### Task requirements:
Go through the material below and please tally the lines that hold the word "Interior"; the number alone is the answer.

### Material to process:
-.-.-

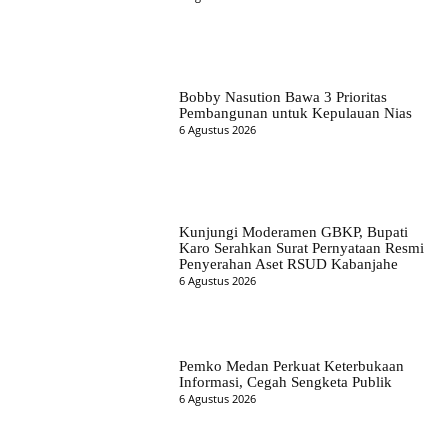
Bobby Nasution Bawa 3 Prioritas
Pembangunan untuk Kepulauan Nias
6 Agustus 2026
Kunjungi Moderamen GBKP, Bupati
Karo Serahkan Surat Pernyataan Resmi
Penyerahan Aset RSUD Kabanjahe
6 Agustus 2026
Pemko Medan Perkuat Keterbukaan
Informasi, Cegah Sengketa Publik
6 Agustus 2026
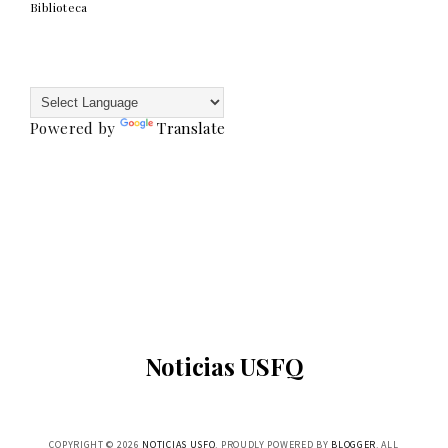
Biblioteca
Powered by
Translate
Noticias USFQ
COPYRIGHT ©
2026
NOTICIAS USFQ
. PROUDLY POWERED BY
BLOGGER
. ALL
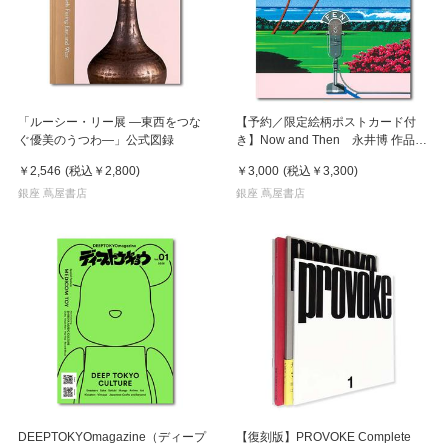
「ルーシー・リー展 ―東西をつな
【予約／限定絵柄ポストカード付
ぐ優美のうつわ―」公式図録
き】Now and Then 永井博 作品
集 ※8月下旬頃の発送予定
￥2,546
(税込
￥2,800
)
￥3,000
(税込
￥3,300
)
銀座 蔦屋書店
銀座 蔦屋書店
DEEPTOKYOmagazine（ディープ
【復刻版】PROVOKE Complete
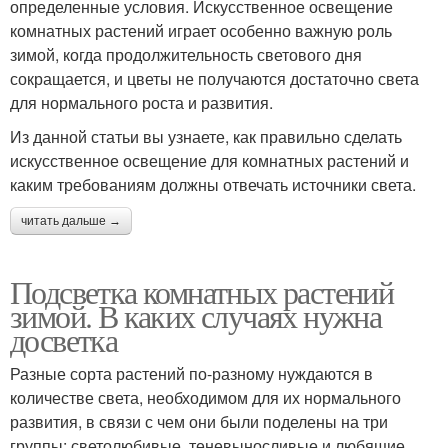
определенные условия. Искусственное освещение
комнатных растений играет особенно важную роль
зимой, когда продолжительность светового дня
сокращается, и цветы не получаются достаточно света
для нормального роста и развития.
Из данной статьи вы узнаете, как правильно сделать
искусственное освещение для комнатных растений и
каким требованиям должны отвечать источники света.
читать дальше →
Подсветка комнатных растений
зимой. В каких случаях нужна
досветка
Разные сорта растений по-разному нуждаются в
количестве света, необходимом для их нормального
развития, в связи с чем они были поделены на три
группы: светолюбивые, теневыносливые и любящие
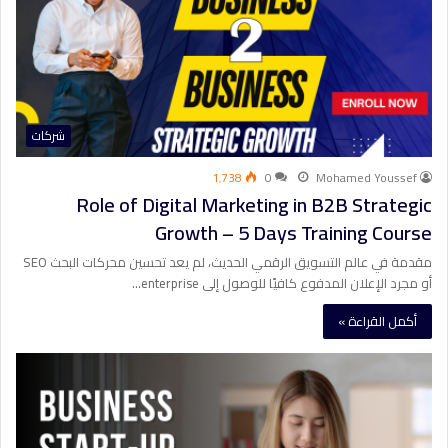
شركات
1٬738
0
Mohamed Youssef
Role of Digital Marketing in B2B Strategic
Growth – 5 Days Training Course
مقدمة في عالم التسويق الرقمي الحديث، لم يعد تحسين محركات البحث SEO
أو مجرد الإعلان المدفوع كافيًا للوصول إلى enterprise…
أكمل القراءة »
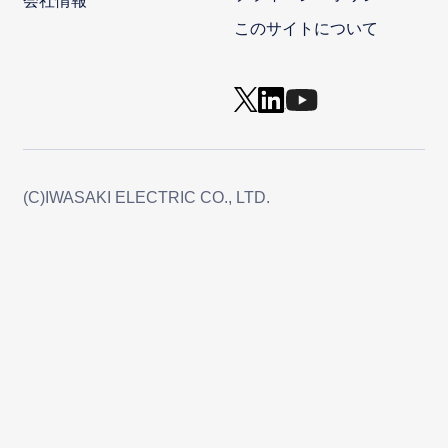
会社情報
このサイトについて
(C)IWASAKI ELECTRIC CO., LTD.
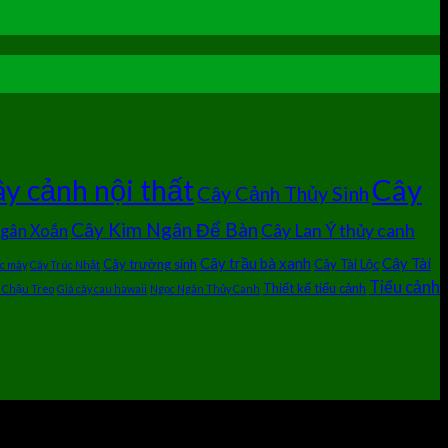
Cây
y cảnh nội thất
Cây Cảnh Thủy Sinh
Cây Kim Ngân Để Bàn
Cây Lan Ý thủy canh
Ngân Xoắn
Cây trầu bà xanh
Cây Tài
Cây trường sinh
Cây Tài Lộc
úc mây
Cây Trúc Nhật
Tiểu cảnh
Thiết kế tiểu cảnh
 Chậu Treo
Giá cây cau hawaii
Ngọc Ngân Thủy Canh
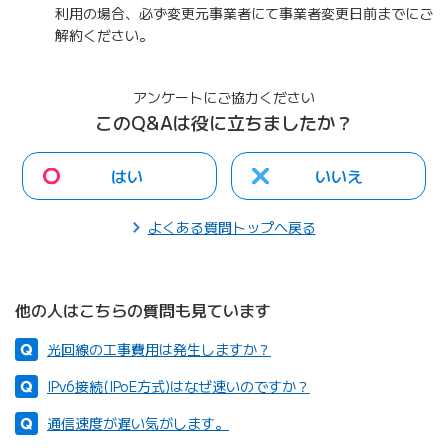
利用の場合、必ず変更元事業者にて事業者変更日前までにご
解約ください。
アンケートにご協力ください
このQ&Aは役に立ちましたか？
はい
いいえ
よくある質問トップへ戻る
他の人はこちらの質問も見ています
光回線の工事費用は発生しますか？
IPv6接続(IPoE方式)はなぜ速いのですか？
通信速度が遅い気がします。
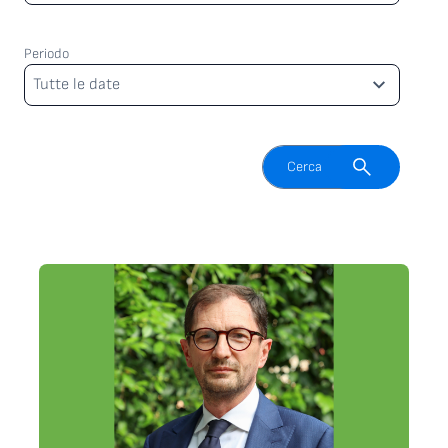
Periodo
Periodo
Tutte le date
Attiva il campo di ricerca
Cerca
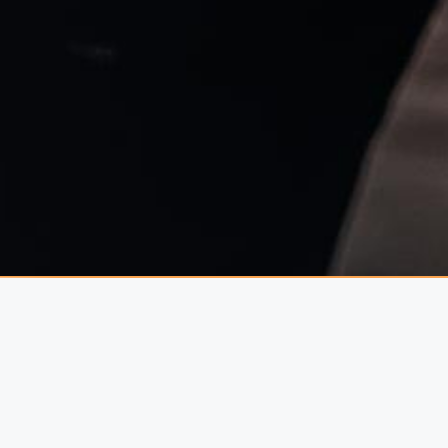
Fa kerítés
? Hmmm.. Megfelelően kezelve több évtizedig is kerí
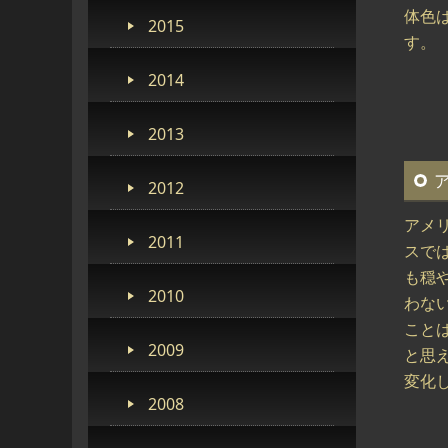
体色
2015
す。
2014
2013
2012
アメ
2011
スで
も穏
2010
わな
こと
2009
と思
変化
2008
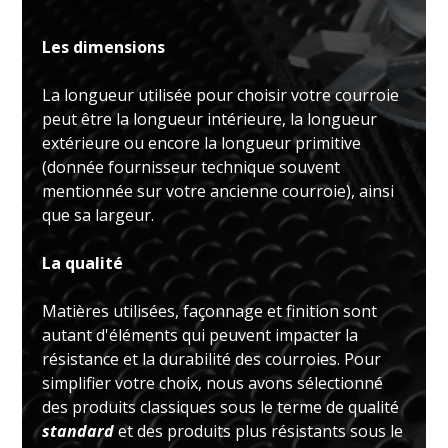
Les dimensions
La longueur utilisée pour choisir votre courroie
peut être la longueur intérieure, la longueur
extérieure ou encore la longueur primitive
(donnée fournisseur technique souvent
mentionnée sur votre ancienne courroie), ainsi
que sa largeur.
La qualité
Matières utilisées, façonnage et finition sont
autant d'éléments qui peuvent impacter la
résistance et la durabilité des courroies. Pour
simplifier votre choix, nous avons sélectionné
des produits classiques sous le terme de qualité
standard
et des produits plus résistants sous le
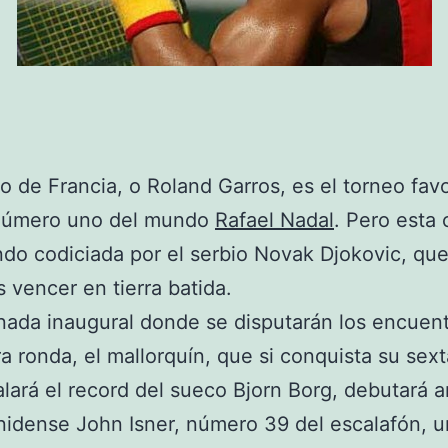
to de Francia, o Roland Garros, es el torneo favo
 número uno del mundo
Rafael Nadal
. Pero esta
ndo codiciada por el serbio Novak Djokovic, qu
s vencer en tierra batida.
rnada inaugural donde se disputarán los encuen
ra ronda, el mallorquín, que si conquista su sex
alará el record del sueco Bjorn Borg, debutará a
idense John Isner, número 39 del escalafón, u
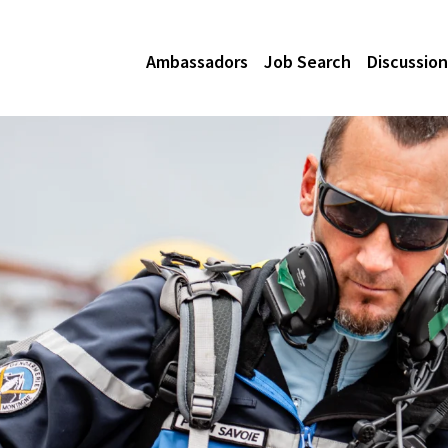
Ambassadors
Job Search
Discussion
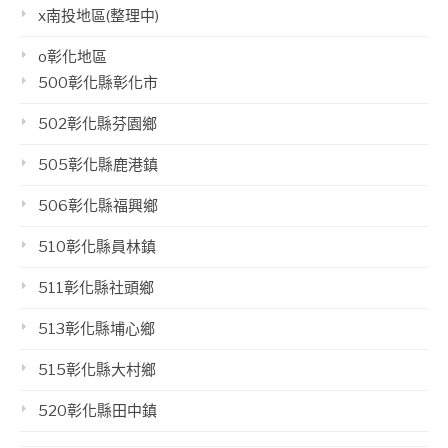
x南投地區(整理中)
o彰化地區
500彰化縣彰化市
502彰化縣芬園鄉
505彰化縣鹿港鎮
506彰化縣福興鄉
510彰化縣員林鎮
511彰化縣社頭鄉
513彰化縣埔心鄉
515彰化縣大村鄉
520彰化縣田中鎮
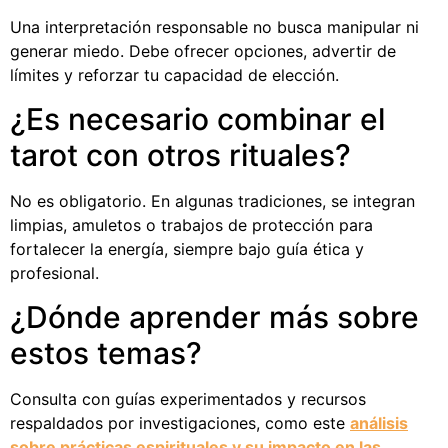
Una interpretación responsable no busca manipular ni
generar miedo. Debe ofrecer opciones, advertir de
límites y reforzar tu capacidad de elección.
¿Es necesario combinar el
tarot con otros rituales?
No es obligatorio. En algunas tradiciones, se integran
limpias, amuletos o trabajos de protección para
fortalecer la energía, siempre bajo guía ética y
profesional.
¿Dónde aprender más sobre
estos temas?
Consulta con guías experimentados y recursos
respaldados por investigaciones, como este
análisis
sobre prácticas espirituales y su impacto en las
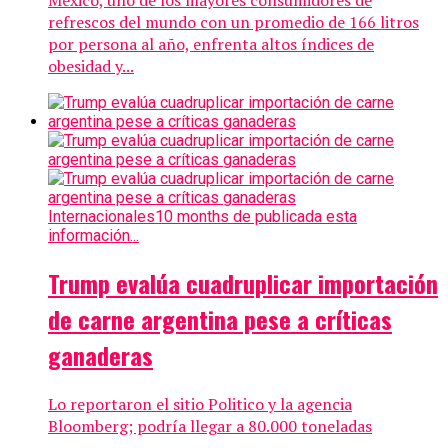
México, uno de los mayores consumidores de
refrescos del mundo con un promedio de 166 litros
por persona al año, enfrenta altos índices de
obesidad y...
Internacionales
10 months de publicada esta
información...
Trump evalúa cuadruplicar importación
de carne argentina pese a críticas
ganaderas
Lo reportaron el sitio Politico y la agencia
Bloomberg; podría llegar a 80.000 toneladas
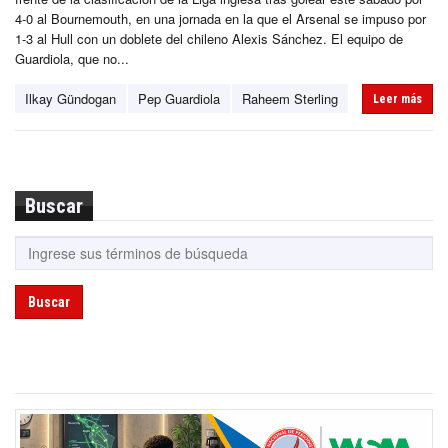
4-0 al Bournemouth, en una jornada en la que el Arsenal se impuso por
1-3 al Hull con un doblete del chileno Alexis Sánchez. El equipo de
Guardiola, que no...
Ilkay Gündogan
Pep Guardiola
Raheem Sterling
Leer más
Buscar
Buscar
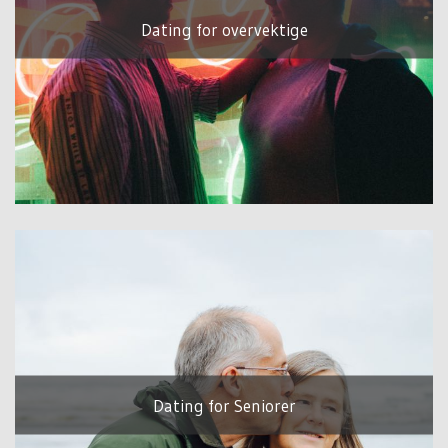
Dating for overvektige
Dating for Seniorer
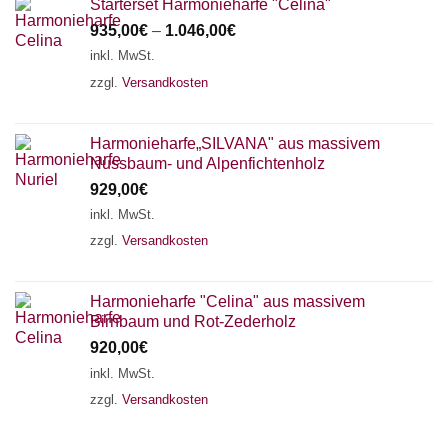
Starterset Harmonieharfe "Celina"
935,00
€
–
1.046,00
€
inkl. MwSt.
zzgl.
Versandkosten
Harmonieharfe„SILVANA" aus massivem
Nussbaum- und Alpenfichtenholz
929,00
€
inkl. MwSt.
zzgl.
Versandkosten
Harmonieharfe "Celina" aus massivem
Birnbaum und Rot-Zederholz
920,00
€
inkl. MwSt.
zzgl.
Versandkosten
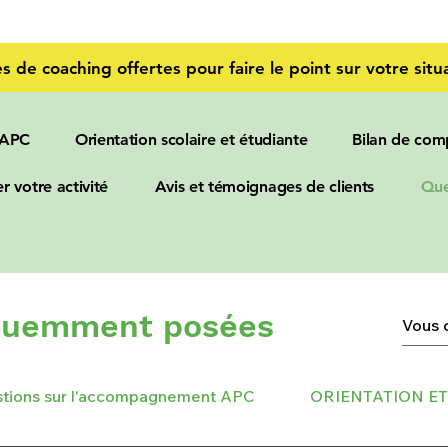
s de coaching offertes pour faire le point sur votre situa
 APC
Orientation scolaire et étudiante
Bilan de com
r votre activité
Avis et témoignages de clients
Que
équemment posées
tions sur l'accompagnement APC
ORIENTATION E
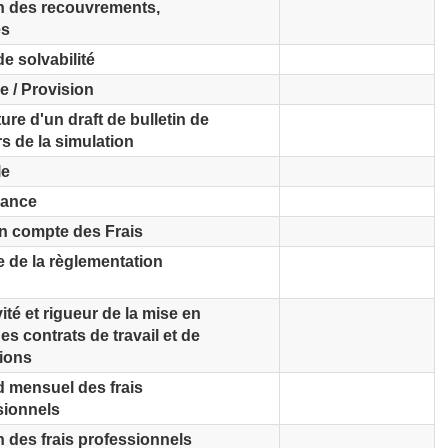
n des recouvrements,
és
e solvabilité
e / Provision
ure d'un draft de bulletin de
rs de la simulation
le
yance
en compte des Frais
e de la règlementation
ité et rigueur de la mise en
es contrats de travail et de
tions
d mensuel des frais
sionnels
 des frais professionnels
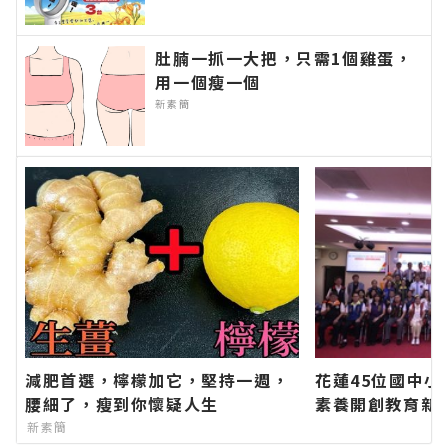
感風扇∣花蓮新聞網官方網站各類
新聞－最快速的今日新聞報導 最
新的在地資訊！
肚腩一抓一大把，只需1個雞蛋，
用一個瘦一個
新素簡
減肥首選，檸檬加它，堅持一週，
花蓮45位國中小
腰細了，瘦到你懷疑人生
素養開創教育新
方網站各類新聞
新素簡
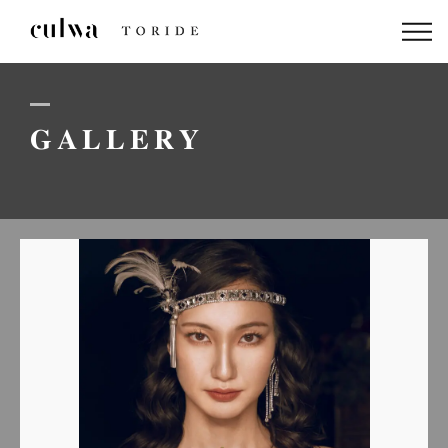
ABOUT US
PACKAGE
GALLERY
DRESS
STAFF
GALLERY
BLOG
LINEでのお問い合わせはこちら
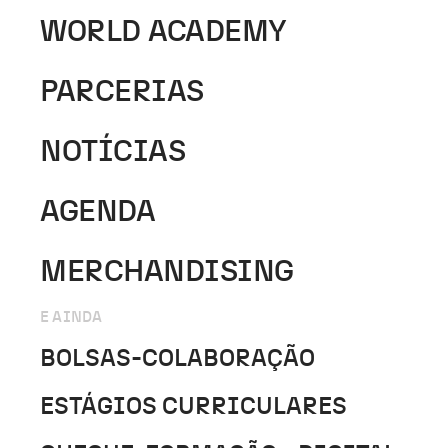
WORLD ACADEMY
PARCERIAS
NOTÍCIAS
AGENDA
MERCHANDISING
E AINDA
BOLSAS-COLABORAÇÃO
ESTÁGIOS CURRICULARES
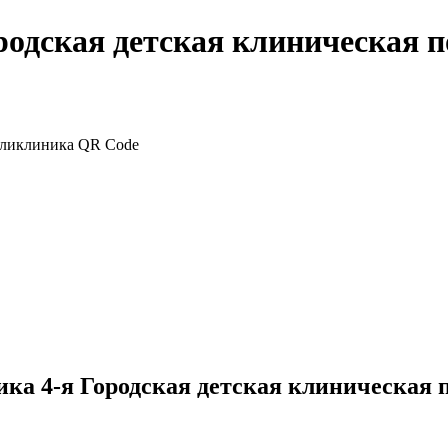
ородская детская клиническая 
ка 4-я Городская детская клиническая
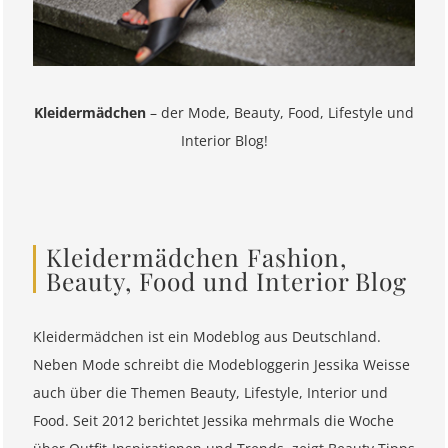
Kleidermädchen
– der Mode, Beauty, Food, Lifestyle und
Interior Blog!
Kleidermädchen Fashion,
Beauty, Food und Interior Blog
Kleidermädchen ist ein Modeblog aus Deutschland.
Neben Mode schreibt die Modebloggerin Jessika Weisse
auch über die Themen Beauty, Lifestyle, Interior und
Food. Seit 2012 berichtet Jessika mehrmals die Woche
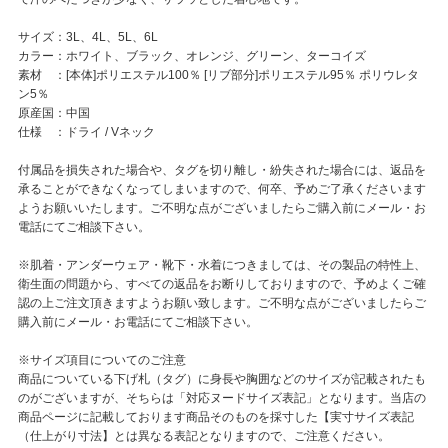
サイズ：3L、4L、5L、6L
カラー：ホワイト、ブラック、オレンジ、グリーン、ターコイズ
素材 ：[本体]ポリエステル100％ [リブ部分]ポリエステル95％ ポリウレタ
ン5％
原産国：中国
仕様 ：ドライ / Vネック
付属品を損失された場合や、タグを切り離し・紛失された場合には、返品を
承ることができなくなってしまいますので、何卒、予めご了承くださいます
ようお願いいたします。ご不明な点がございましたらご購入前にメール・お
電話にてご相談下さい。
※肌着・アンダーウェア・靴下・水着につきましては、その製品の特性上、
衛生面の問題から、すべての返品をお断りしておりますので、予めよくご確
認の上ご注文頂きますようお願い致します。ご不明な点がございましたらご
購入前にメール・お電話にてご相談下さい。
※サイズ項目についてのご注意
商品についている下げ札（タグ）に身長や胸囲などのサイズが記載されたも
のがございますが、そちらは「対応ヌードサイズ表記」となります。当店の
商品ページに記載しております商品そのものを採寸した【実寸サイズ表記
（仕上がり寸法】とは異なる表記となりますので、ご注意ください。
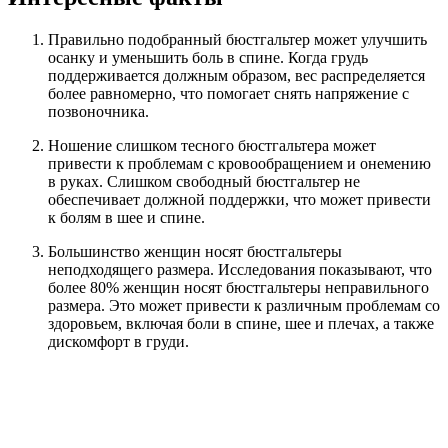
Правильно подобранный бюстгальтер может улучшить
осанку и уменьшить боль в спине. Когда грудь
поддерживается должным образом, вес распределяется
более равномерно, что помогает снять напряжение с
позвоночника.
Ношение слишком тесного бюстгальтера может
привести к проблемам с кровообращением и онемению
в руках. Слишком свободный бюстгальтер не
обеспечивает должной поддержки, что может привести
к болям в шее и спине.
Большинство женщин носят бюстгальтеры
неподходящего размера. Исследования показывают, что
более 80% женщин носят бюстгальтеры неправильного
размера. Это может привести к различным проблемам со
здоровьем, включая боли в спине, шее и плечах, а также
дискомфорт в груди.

-.-.-

### Result:
3